Les résultats des consultations publiques menées à cet effet entre les mois de juin et d’août ont été rendus publics, mercredi, par Service correctionnel Canada.

L’étude de faisabilité révèle que cette volonté de relancer le programme de fermes pénitentiaires découle de leur impact positif sur les communautés impliquées, de même que sur la réinsertion socioprofessionnelle des détenus.

En 2010, le gouvernement de Stephen Harper avait fermé les six fermes pénitentiaires du pays, situées au Nouveau-Brunswick, en Ontario, au Manitoba, en Saskatchewan et en Alberta.

Des détracteurs avaient alors vivement critiqué cette décision d’abolir le programme sans prendre en considération les compétences acquises par les détenus dans le cadre de cette initiative d’emploi. L’absence de consultation adéquate des communautés impliquées avait également été décriée.

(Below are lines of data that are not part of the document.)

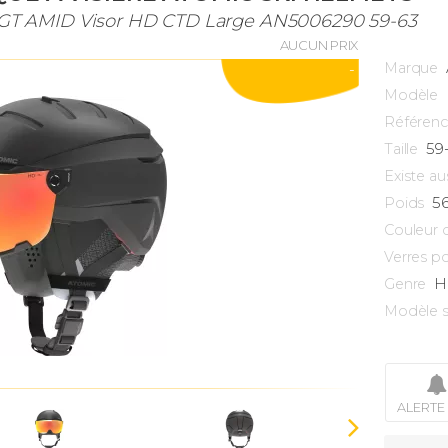
 GT AMID Visor HD CTD Large AN5006290 59-63
AUCUN PRIX
Marque
-
Modèle
Référen
59
Taille
Existe au
5
Poids
Couleur 
Verres po
H
Genre
Modèle s
ALERTE 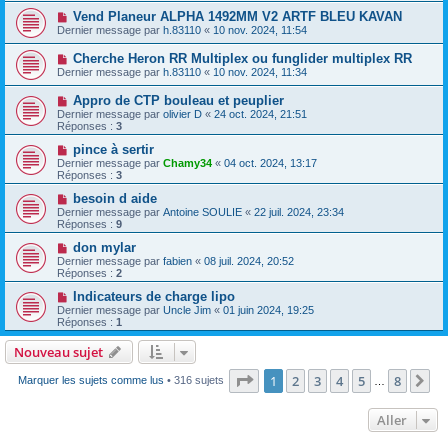
Vend Planeur ALPHA 1492MM V2 ARTF BLEU KAVAN
Dernier message par
h.83110
«
10 nov. 2024, 11:54
Cherche Heron RR Multiplex ou funglider multiplex RR
Dernier message par
h.83110
«
10 nov. 2024, 11:34
Appro de CTP bouleau et peuplier
Dernier message par
olivier D
«
24 oct. 2024, 21:51
Réponses :
3
pince à sertir
Dernier message par
Chamy34
«
04 oct. 2024, 13:17
Réponses :
3
besoin d aide
Dernier message par
Antoine SOULIE
«
22 juil. 2024, 23:34
Réponses :
9
don mylar
Dernier message par
fabien
«
08 juil. 2024, 20:52
Réponses :
2
Indicateurs de charge lipo
Dernier message par
Uncle Jim
«
01 juin 2024, 19:25
Réponses :
1
Nouveau sujet
Page
1
sur
8
1
2
3
4
5
8
Su
Marquer les sujets comme lus
• 316 sujets
…
Aller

Les 716 détenus employés dans des fermes pénitentiaires en 2009-2010 se chargeaient notamment de nourrir le bétail, de nettoyer les étables, de labourer la terre ainsi que de râteler et botteler le foin.

En plus d’offrir aux détenus une expérience de travail, ces établissements approvisionnaient les prisons et les banques alimentaires locales en nourriture.